Your objective: Can you carry on the article about the World Court hearings involving Israel, starting from its last sentence?

Extract:
== Segment start ==

The other matter dates to early 2023, when the U.N. General Assembly requested that the court issue a nonbinding advisory opinion on the legality of Israel’s occupation of Palestinian territories, following a General Assembly resolution on the same issue.
The hearings involve testimony from more than fifty countries, nearly all of which have been critical of Israel. South Africa garnered significant coverage for its testimony when it again advocated for Palestinian interests. The United States and Britain were the most prominent defenders of Israel, asking the court not to order an end to the occupation and arguing that doing so would place Israel’s security at risk.
Israel is mounting a defense in the genocide case, which is a particularly sensitive topic for the country. “Given the Jewish people’s history, it is not surprising that Israel was among the first states to ratify the Genocide Convention, without reservation,” Tal Becker, an Israeli lawyer, told the court in his opening statement.
However, it has chosen not to participate in the hearings about its occupation, calling the proceedings unwarranted and biased. Israel delivered a letter to the court in which it argued that the focus of the proceedings failed to “recognize Israel’s right and duty to protect its citizens” or to take into account years of agreements with the Palestinians to negotiate “the permanent status of the territory, security arrangements, settlements and borders.”
But Israel also may have decided to avoid the hearings because they place the current government in a political bind at home, Shany said. Many of those legal arguments that might boost Israel’s chances of success in court would not play well to the domestic constituents of Israel’s right-wing government. That may have been the reason that Israel chose not to appear in the hearing on the legality of the occupation of Palestinian territories, he said.
“Internationally, they would have to reaffirm their commitment to a road map that could lead to a two-state solution,” he said. “And they would have to focus attention on the Oslo Accords, etc., while reaffirming the Palestinian right to self-determination. Which they have done on many occasions. These are their legal claims. But that would not play well domestically.”

== Segment end ==

Dataset extract:

== Segment start ==

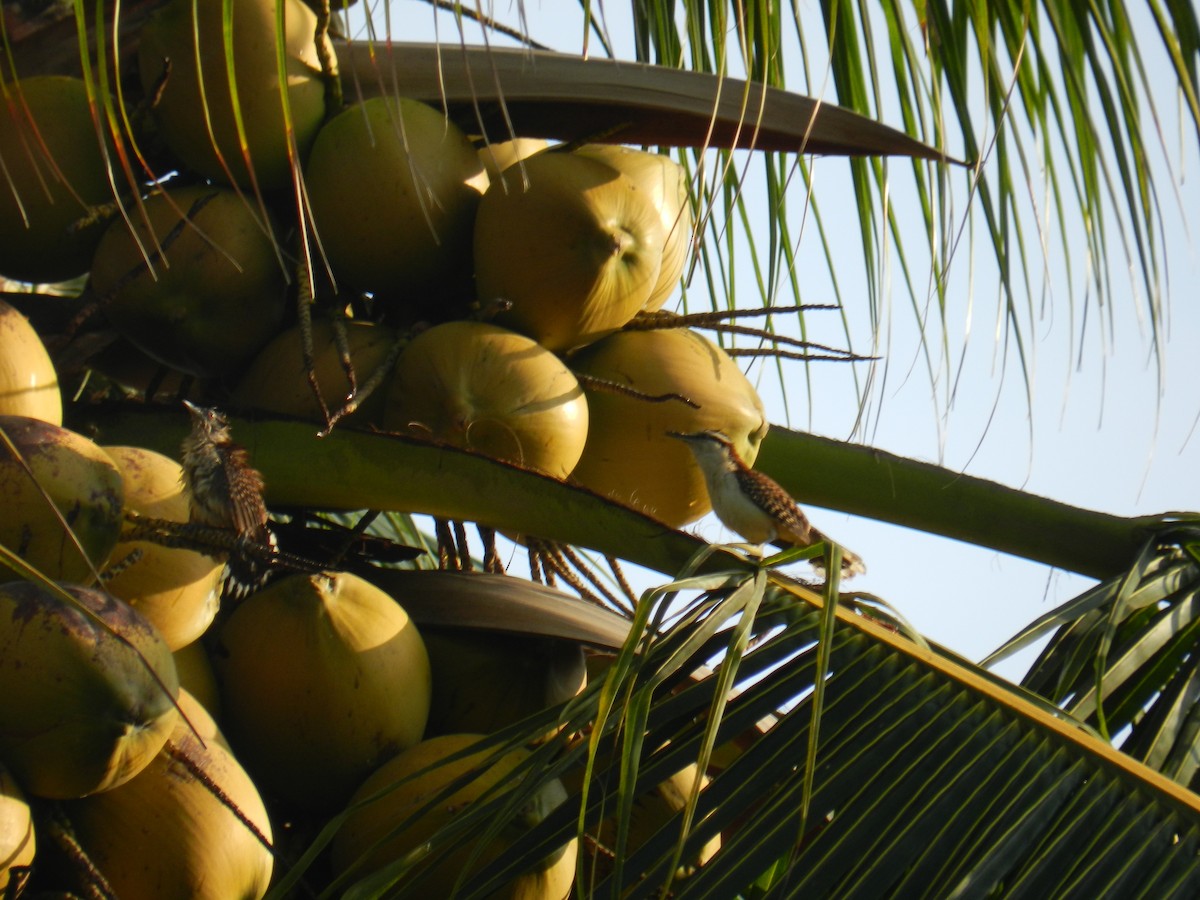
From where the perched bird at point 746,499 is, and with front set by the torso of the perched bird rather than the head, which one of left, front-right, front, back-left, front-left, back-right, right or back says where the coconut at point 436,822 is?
front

== Segment end ==

Output for this task:
The court of public opinion
While the cases are clearly intended to have a political impact, the court is supposed to be less subject to kind of political control typical of other U.N. bodies. Judges are not meant to be representatives of the states they are from, and do not necessarily vote in favor of their home country. For instance, Judge Aharon Barak, the Israeli Holocaust survivor whom Israel selected as an ad hoc judge for the genocide case, voted in favor of two of the provisional measures.
And while Israel has often successfully lobbied the United States to veto U.N. Security Council resolutions that might open the door to sanctions, no such vetoes exist in the International Court of Justice.
But the court has no power to impose sanctions, either. It does not have a police force or the ability to enforce judgments. And the advisory opinion on the occupation will be just that: advisory, imposing no binding orders.
Kate Cronin-Furman, a political science professor at University College London, said that Israel’s past record suggested it might not be particularly sensitive to direct pressure from the court. When the I.C.J. previously ruled that Israel’s conduct in the occupied territories was unlawful, it had only a “marginal effect” on its policies, she said.
That may be less true of the genocide case. The reporting requirement that the court imposed with its provisional measures had created a “monitoring” effect, Shany said, which already seems to be having some political impact on Israel.
Shany pointed to a recent letter by the Israel Defense Forces’ attorney general that warned troops against using excessive force against civilians, looting, and other violations of the law, as an example of such political effects. The letter said that such acts cause Israel and its military “strategic damage in the international arena, the seriousness of which is difficult to overstate.”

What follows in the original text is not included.